Copy out exactly the lines from the start of the data to the line containing "The field of". Include both.

---------- ENTRIES SUPPLIED ----------

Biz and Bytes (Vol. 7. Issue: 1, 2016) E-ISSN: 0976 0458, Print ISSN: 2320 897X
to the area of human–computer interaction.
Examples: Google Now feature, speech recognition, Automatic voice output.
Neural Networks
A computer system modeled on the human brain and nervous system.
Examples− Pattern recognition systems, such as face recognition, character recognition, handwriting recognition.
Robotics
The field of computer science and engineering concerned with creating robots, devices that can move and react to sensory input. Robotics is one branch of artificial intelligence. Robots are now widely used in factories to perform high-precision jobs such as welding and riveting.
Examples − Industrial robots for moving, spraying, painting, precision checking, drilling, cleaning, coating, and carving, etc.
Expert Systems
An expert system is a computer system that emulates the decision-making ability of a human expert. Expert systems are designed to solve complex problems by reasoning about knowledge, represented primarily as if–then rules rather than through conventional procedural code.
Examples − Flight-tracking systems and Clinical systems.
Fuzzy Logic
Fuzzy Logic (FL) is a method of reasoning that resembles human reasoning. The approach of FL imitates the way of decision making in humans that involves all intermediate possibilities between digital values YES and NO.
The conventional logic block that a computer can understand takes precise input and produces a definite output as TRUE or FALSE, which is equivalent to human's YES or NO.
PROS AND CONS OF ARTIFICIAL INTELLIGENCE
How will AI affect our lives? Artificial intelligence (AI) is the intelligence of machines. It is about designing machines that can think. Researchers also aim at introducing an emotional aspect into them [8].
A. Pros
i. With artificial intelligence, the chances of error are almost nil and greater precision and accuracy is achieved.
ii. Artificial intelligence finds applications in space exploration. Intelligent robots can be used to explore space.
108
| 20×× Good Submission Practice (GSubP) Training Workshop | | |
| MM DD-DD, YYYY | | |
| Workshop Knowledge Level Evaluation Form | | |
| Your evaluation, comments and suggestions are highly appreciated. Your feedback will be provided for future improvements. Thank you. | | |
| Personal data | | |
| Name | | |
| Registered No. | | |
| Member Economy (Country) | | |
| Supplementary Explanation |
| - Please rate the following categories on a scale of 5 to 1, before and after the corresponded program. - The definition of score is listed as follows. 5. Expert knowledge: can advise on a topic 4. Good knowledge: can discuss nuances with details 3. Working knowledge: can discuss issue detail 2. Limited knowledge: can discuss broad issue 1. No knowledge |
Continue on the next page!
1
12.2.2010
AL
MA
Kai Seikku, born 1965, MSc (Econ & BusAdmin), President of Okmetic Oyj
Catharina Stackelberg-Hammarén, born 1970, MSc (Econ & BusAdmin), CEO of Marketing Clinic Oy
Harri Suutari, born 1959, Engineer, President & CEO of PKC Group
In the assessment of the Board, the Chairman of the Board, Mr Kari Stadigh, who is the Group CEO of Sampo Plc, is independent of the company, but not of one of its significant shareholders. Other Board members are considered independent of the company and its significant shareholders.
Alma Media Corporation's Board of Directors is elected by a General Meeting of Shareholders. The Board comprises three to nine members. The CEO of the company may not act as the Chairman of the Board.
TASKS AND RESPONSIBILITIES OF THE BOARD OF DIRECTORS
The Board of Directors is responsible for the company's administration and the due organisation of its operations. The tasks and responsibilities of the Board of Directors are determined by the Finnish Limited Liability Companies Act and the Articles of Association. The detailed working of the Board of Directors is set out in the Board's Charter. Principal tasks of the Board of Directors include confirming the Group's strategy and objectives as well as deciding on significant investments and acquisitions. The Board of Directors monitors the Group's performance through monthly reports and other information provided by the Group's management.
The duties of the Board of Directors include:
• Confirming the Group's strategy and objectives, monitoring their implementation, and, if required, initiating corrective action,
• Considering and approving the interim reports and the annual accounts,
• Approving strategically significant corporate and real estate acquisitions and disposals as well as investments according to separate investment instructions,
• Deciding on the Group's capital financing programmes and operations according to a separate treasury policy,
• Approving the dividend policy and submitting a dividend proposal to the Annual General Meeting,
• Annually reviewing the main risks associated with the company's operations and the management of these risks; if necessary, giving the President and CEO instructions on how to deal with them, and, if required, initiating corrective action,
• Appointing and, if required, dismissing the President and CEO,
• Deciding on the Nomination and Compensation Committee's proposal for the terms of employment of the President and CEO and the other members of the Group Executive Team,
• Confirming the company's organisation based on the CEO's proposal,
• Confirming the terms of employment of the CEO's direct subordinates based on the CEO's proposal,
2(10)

----------

PROBLEM SOLUTION —
Biz and Bytes (Vol. 7. Issue: 1, 2016) E-ISSN: 0976 0458, Print ISSN: 2320 897X
to the area of human–computer interaction.
Examples: Google Now feature, speech recognition, Automatic voice output.
Neural Networks
A computer system modeled on the human brain and nervous system.
Examples− Pattern recognition systems, such as face recognition, character recognition, handwriting recognition.
Robotics
The field of computer science and engineering concerned with creating robots, devices that can move and react to sensory input. Robotics is one branch of artificial intelligence. Robots are now widely used in factories to perform high-precision jobs such as welding and riveting.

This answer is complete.